Ce combat singulier, ce duel auquel ont adhéré les Français s’est terminé comme en sport, à quelques secondes. Le Président n’a pas gagné mais tout montre qu’il n’a pas perdu non plus et que tout l’autorise à continuer.

Qui a perdu alors ?

Jean-Luc Mélenchon parce qu’il se croit toujours à la tête de diversités d’une gauche qui n’existe plus.

Laurent Wauquiez qui devrait savoir que sa formation et ses antériorités depuis le RPR ont toujours perdu les élections européennes depuis qu’elles existent.

Laurent Wauquiez bien sûr se prépare un destin de bouc émissaire mais il n’est pas sans excuses. Face à un Gouvernement de centre-droit peuplé de ministres issus des Républicains au premier rang desquels le premier ; face à des ponts avec le Président établis hier par Alain Juppé et aujourd’hui par Jean-Pierre Raffarin.

Il reste que le Président Macron transforme cet essai beaucoup mieux que son parti à qui il a donné une tête de liste inexistante et insusceptible d’effacer son image.

«En Marche» est maintenant face aux municipales, aux départementales, aux régionales et aux sénatoriales.

«En Marche» se souviendra que la droite gaulliste en 1958 a mis plus de 40 ans à remplacer territorialement la précédente.

«En Marche» n’avancera qu’en se droitisant et surtout en restant au contact de la province et des scrutins territoriaux ; cette âme purificatrice n’avait fait son succès que lorsqu’il y avait un homme pour la conduire.

Il leur reste à apprendre que la vie politique n’est pas une bergerie et que pour gagner, il faut souvent réunir des adversaires qui sont proches et des amis qui sont différents.

La démocratie sans idéologies est un pragmatisme de la conduite des peuples et des collectivités : la politique est un art d’application dont on ne peut se passer.

 

On a dit que ce scrutin était le troisième tour des élections présidentielles, je crois plutôt qu’il s’agit de la répétition générale du second tour de l’élection présidentielle de 2022.

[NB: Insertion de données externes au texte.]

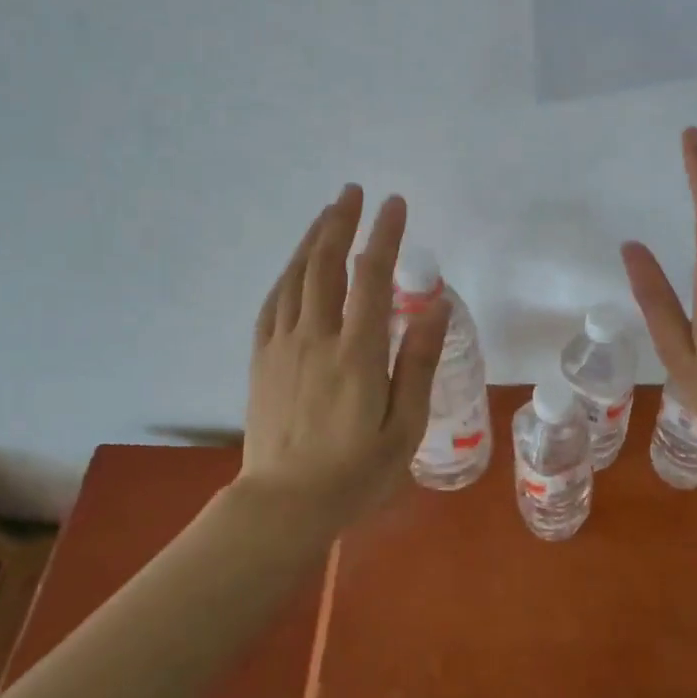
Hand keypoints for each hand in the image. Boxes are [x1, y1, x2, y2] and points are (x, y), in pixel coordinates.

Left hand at [241, 186, 448, 532]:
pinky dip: (287, 274)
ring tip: (328, 212)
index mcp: (356, 352)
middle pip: (326, 264)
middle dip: (341, 222)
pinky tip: (296, 264)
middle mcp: (316, 337)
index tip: (394, 204)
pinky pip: (272, 302)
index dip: (384, 235)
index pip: (372, 277)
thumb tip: (434, 308)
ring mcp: (283, 345)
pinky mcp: (262, 358)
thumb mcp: (403, 428)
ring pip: (296, 277)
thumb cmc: (354, 473)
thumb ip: (418, 364)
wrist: (283, 506)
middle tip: (353, 191)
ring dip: (313, 239)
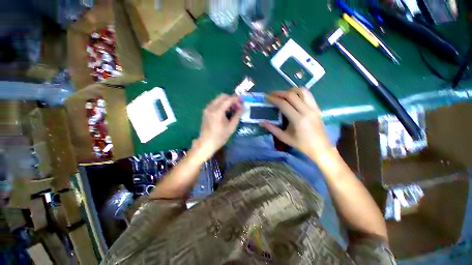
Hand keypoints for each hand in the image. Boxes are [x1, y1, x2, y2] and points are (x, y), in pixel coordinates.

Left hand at [194, 94, 242, 159]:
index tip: (243, 99)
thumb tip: (243, 107)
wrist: (206, 143)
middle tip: (238, 105)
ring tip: (233, 108)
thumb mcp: (231, 127)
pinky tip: (226, 111)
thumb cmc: (220, 137)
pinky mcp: (205, 111)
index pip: (228, 100)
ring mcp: (207, 109)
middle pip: (222, 96)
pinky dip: (221, 103)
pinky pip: (215, 103)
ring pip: (218, 98)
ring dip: (226, 101)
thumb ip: (237, 115)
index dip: (237, 98)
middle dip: (231, 98)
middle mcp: (211, 107)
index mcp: (217, 112)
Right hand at [260, 88, 333, 160]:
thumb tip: (261, 122)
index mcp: (298, 120)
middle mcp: (307, 111)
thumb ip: (272, 129)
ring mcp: (313, 108)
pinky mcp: (317, 107)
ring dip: (290, 90)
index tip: (266, 97)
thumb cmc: (301, 144)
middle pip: (292, 95)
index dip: (274, 99)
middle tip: (271, 94)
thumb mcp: (284, 137)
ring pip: (302, 91)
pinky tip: (293, 97)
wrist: (320, 147)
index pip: (284, 104)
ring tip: (282, 94)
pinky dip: (298, 92)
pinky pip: (308, 95)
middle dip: (279, 93)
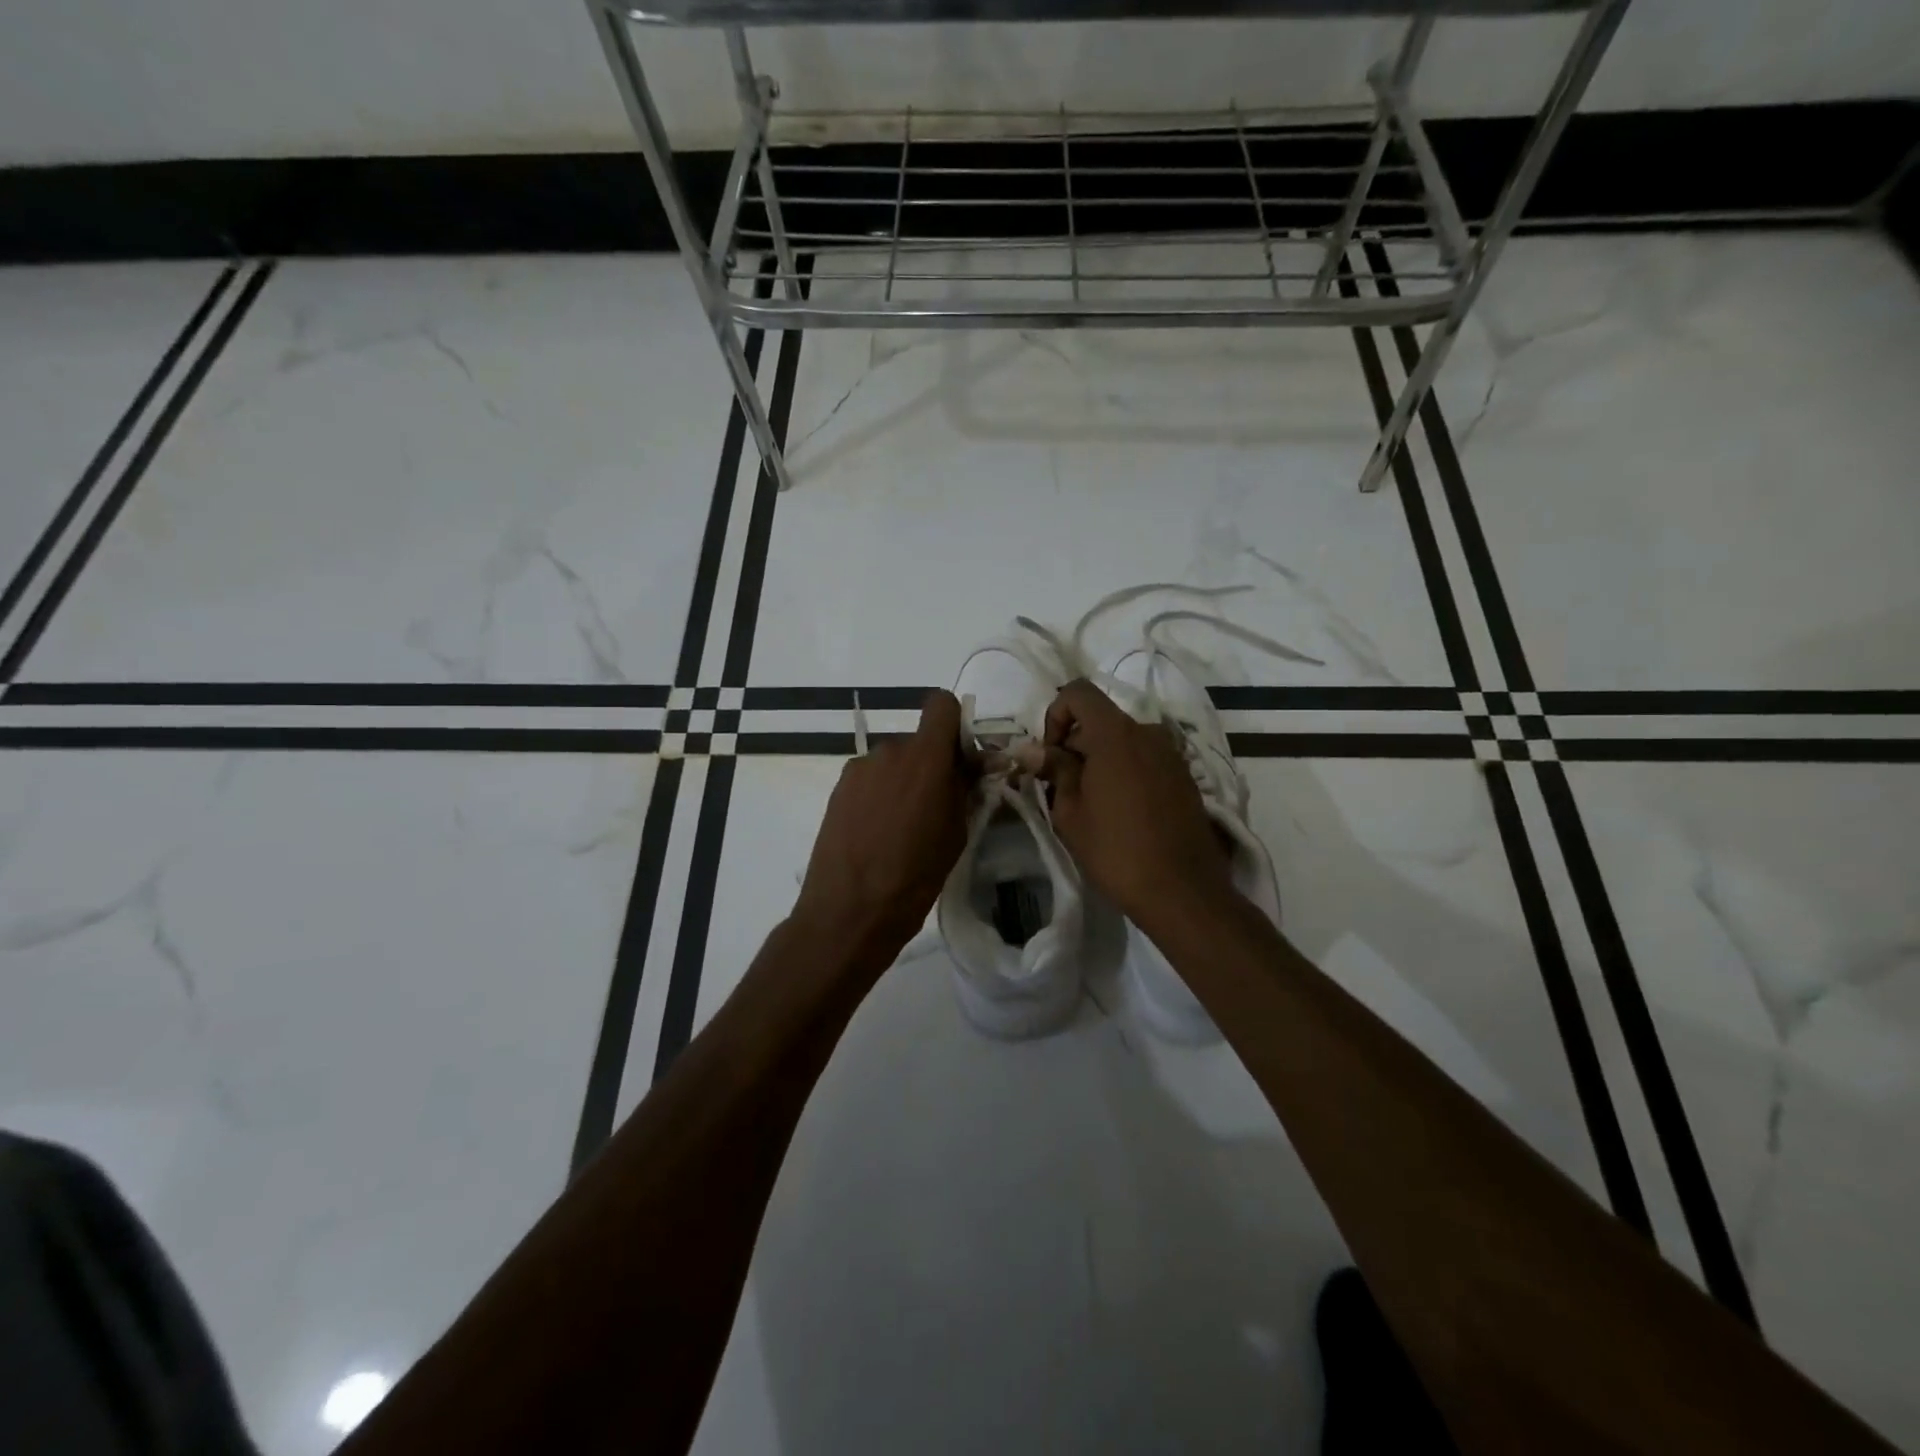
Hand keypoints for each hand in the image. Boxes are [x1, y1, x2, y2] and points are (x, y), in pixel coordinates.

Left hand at [792, 690, 974, 974]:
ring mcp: (859, 769)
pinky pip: (870, 778)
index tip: (960, 759)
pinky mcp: (838, 789)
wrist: (850, 911)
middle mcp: (889, 751)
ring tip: (903, 825)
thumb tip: (977, 766)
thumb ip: (966, 789)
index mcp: (926, 758)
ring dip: (904, 780)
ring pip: (893, 761)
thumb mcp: (956, 833)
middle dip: (931, 763)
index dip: (954, 724)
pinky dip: (880, 794)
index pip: (941, 705)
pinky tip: (877, 831)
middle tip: (937, 804)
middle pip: (918, 740)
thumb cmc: (915, 876)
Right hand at [1040, 680, 1232, 930]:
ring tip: (1092, 805)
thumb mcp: (1070, 813)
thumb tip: (1032, 750)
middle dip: (1076, 746)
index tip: (1052, 756)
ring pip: (1123, 741)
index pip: (1078, 692)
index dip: (1056, 715)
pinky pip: (1145, 759)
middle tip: (1062, 789)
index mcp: (1116, 734)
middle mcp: (1148, 733)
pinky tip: (1122, 813)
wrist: (1183, 891)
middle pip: (1101, 720)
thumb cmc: (1116, 850)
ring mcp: (1171, 754)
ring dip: (1101, 761)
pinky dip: (1126, 772)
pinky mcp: (1185, 777)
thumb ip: (1054, 771)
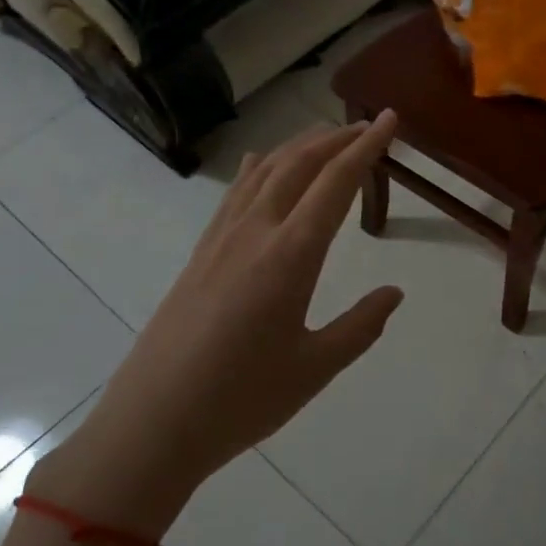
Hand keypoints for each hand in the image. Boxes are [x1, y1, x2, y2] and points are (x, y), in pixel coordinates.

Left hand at [31, 112, 404, 537]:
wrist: (151, 425)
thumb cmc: (241, 401)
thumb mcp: (315, 368)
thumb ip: (360, 326)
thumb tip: (394, 292)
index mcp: (290, 256)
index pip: (336, 184)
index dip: (366, 147)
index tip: (390, 119)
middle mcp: (254, 234)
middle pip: (298, 165)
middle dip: (336, 139)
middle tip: (367, 127)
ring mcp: (220, 241)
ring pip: (264, 172)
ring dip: (299, 147)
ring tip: (326, 139)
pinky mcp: (199, 255)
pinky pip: (234, 194)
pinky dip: (258, 168)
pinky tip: (261, 164)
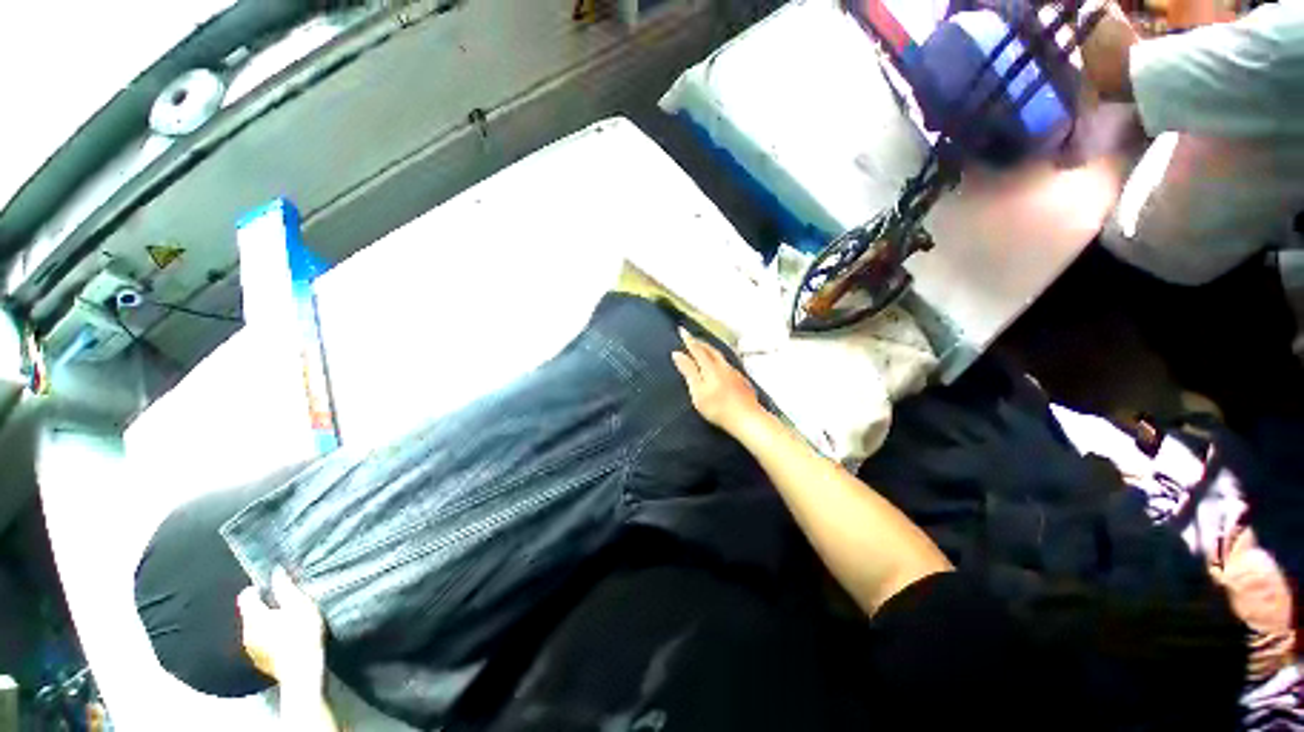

Que cette stratégie politique soit celle d’Emmanuel Macron, on ne peut en douter, il y a des septennats de quatorze ans, il peut bien y avoir des quinquennats de dix.

Comme je l’ai dit plus haut, les étapes électorales à franchir seront redoutables car elles ont pour habitude de ne pas ressembler aux européennes et peuvent montrer que si la réélection de Monsieur Macron est prévisible, elle n’est pas nécessairement inévitable.

Car dès aujourd’hui, il lui appartient d’entretenir le haut niveau de crédibilité de l’adversaire qu’il a choisi.